North Carolina Republicans haven’t been subtle about their goals since embarking upon this path after the 2010 midterm elections. “I propose that we draw the maps to give a partisan advantage to 10 Republicans and three Democrats, because I do not believe it’s possible to draw a map with 11 Republicans and two Democrats,” a state lawmaker famously quipped during an earlier redistricting battle in 2016. (North Carolina gained a fourteenth seat after the 2020 census.)

Like every other state in the Union, North Carolina redrew its legislative maps after the 2020 census. Republican lawmakers, true to form, passed new district boundaries that would continue to entrench them in power. Their path had been cleared by the Supreme Court’s 2019 decision in Rucho v. Common Cause, which closed the door to Fourteenth Amendment challenges to partisan gerrymandering in federal courts. That ruling effectively ended the legal battles that had dogged state lawmakers for most of the 2010s.

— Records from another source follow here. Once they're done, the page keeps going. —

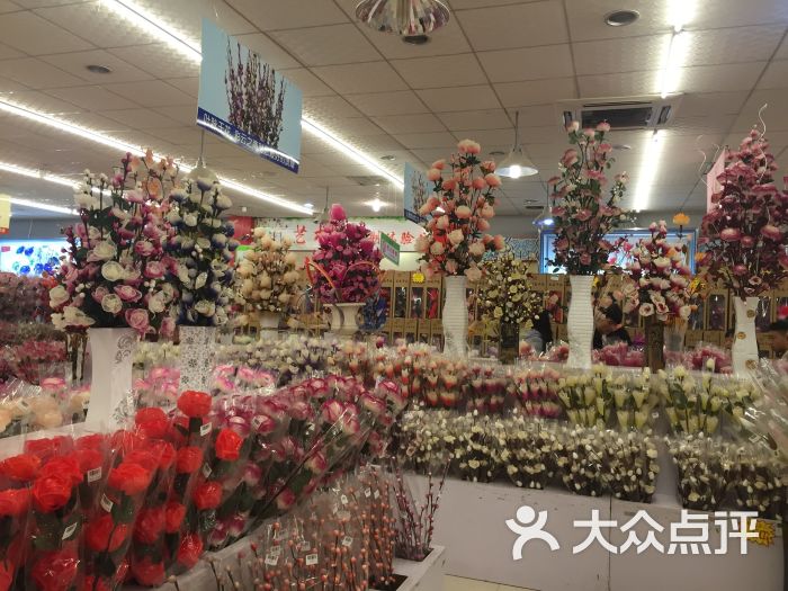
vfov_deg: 48.2
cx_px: 394
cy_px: 296
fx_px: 660
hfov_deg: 61.7
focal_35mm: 29
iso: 80
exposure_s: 1/33
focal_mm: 4.15
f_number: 2.2
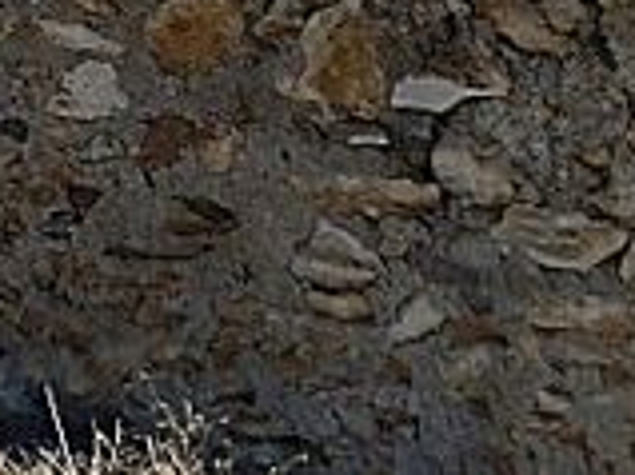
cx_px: -162
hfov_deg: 15.2
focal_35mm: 124
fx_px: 2273
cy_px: -56
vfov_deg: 11.7
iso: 80
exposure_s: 1/160
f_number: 9
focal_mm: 5
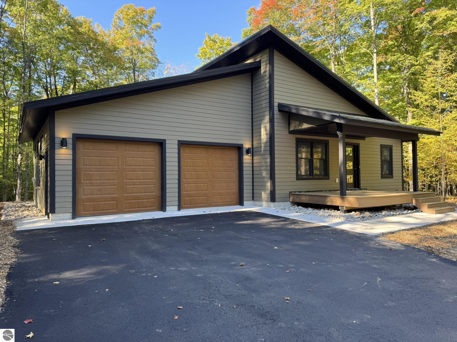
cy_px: 171
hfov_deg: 71.6
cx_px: 228
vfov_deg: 56.8
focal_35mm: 24
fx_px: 317
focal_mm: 6.76
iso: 80
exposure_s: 1/200
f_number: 1.78
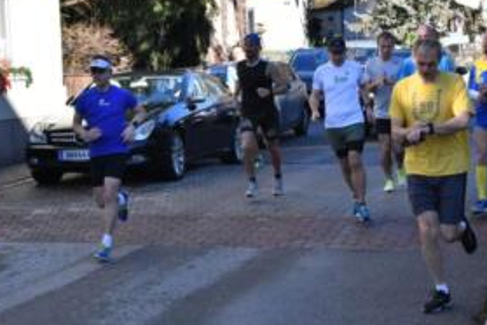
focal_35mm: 86
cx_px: 304
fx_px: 1163
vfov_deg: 15.9
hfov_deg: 23.6
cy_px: 156
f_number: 14
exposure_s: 1/800
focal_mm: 32
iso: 2000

jackstraw97 on October 26th, 2023 at 16:07 UTC »

NC is where WI was a decade ago.

It can be reversed, but NC dems will have to actually show up and make sure that they never lose another state-wide race.

Specifically, the only reason this map won’t be struck down in state court is because the state Supreme Court flipped from a one-seat liberal majority to a 5-2 conservative majority.

There is a playbook to un-fuck these maps, and it is retaking the state’s high court, which (thankfully) is a state-wide elected office.

If voters can turn out strong, they can turn this around.

TurningTwo on October 26th, 2023 at 15:35 UTC »

And yet, it’s almost exclusively Republicans that cry about ‘stolen elections’.

Simmery on October 26th, 2023 at 15:02 UTC »

Thanks to more than a decade of extreme partisan gerrymandering, Republicans have an ironclad grip on the state legislature. That dominance has allowed them to effectively decide most of the state’s legislative races, both for the state Assembly and for Congress, before voters even cast a ballot.

What an incredibly stupid system we have. How far do Republicans think they can push this before people push back?